Nigerian newspapers report that the violence displaced nearly 7,000 villagers.
For the past two weeks, the Christian farming community in Agatu Local Government Area (LGA) in Benue State, Nigeria has experienced hell on earth. From February 22 to 24, radical Islamist Fulani herder militias have invaded the county, wildly sacking whole villages destroying homes and farmlands, and murdering hundreds.

Though some Nigerian news media outlets reported death tolls between 140-150, sources close to the situation in Benue told International Christian Concern (ICC) that close to 300 were actually killed, while as many as 7,000 were displaced.

According to local sources, the assault continues unabated, despite Nigerian President Muhammadu Buhari’s launch of an official investigation on Monday looking into the crisis.

Villages attacked include Akwu, Adogbo, Ayilla, Ogboju, Okokolo, Abugba, among several others.

Benue State Police Commissioner Paul Yakadi told the Nigerian newspaper Vanguard that the Fulani attackers came from nearby areas. “The worrisome renewed attack on the Agatu communities by Fulani herdsmen was as a result of the alarming influx of the herdsmen into the area through neighboring towns of Naka in Gwer West local government area of Benue State, Loco and Doma of Nasarawa State, where cattle are made to swim across the water to Agatu,” he said.

“The Command, which was on an assessment tour of the area few days ago to identify areas that security needed to be beefed up, discovered Fulani herdsmen armed with sophisticated weapons with their cows numbering over 5,000,” he added.

According to local reports, Agatu villagers rejoiced at the news of the government investigation, but still, the bloodshed continues.

Agrarian Christians across Nigeria’s ‘Middle Belt’ region face what some observers are calling genocide after enduring 15 years of brutal Islamist Fulani raids with countless people being slaughtered on a near-weekly basis. Benue, Plateau, Nassarawa, Taraba, Adamawa, and parts of Kaduna, Borno, Yobe, and Gombe states make up the region most heavily under attack from these Islamist Fulani gangs.

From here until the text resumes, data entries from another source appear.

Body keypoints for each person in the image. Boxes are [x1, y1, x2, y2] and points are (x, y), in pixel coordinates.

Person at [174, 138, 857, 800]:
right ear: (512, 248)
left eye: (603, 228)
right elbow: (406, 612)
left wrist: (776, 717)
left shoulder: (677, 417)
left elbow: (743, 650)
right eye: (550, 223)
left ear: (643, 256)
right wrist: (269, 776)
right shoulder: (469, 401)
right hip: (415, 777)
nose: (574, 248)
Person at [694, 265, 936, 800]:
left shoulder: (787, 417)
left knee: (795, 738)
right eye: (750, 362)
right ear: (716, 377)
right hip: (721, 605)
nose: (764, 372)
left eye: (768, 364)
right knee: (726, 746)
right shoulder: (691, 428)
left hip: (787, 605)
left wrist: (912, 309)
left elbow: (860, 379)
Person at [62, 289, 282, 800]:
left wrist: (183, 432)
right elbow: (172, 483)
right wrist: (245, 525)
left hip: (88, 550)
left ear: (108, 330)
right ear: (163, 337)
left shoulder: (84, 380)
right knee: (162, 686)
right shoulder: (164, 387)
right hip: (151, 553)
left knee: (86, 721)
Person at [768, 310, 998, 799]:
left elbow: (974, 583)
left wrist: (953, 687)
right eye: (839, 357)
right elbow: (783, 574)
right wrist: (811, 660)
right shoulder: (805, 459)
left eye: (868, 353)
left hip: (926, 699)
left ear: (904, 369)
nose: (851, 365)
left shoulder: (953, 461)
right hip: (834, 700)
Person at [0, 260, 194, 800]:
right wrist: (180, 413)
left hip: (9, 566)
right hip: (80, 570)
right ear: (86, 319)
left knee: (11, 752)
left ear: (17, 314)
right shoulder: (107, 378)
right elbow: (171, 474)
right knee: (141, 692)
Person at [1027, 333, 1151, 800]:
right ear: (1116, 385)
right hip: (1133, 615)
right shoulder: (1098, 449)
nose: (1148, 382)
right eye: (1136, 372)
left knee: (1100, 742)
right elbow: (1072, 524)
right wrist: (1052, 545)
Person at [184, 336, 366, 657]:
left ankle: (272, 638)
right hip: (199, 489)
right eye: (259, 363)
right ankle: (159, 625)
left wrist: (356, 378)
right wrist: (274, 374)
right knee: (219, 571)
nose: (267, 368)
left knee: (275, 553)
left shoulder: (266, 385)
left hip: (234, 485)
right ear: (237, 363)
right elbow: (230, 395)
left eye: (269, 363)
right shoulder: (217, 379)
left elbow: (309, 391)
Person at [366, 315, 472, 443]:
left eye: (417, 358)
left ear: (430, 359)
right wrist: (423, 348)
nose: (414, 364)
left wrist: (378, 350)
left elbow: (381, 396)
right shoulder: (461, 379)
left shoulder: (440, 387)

Buhari expressed shock about the recent attacks. He also urged Nigerians to put aside their differences and live in peace.

Buhari’s comments come in a long pattern where Nigerian officials have failed to truly evaluate the root issues. They continue to constitute these ongoing horrific attacks only as historical tensions over land rights for cattle grazing versus farming.

While Boko Haram continues its terrible attacks on communities in north-eastern Nigeria, the Fulani herder onslaught in the Middle Belt continues unabated, claiming nearly as many lives and causing a similar toll of destruction on churches and Christian homes.